Every line below should be copied exactly; drop the pictures.

***** DATA FOR THIS TASK

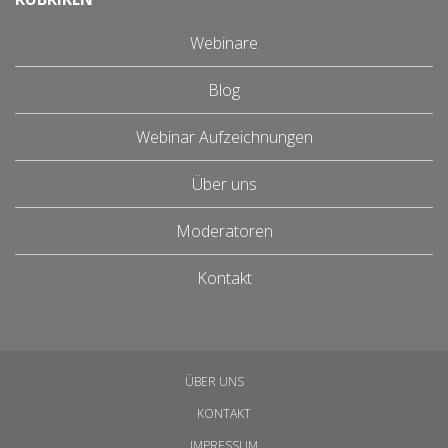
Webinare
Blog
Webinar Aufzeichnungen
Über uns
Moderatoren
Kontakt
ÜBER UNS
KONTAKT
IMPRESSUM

**********

ANSWER TO THE EXERCISE:
Webinare
Blog
Webinar Aufzeichnungen
Über uns
Moderatoren
Kontakt
ÜBER UNS
KONTAKT
IMPRESSUM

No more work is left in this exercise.